-- Input records --
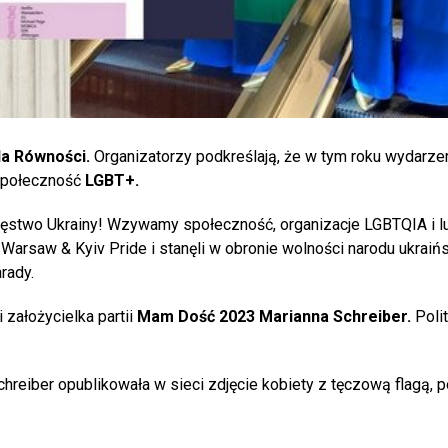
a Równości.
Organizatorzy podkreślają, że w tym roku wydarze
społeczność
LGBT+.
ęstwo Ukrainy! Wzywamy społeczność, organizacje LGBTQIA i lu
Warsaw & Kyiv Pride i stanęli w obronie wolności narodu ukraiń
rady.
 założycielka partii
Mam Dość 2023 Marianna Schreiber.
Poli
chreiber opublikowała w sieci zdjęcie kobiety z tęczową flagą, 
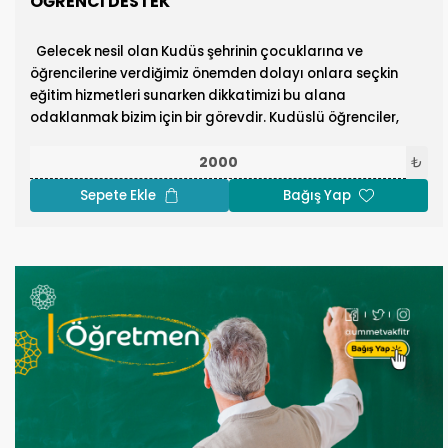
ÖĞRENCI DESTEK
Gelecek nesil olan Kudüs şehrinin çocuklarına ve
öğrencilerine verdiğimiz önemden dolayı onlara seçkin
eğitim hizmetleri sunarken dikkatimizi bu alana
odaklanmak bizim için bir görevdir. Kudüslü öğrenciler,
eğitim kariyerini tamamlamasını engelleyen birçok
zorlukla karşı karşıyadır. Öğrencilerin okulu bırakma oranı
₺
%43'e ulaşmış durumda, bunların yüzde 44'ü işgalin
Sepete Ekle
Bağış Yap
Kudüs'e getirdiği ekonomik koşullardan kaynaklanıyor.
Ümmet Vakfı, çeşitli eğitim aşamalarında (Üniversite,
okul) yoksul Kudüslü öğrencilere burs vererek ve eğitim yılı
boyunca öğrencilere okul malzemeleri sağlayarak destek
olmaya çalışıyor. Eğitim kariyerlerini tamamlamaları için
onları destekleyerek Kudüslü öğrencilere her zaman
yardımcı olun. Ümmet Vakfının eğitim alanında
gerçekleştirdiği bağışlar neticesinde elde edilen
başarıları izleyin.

---

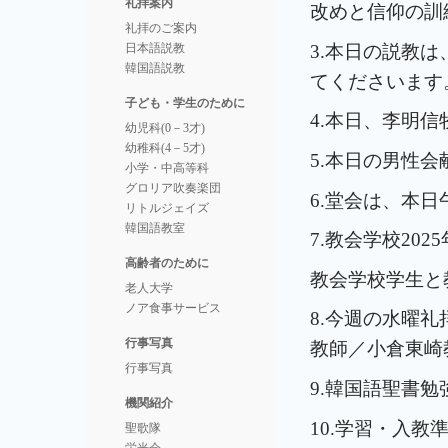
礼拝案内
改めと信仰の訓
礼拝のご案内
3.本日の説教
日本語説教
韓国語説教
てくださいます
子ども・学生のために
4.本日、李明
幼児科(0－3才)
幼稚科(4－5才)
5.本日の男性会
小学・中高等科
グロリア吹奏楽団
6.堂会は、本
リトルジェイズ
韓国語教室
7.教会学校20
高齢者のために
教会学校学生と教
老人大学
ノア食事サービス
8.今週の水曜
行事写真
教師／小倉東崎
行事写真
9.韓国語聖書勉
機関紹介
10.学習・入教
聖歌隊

-- Work instructions --
Retype word for word everything in the listing above from the line that holds "okul) yoksul Kudüslü" down to the line that holds "başarıları izleyin.". Keep both end lines and leave out the rest.

-- Output of the task --
okul) yoksul Kudüslü öğrencilere burs vererek ve eğitim yılı
boyunca öğrencilere okul malzemeleri sağlayarak destek
olmaya çalışıyor. Eğitim kariyerlerini tamamlamaları için
onları destekleyerek Kudüslü öğrencilere her zaman
yardımcı olun. Ümmet Vakfının eğitim alanında
gerçekleştirdiği bağışlar neticesinde elde edilen
başarıları izleyin.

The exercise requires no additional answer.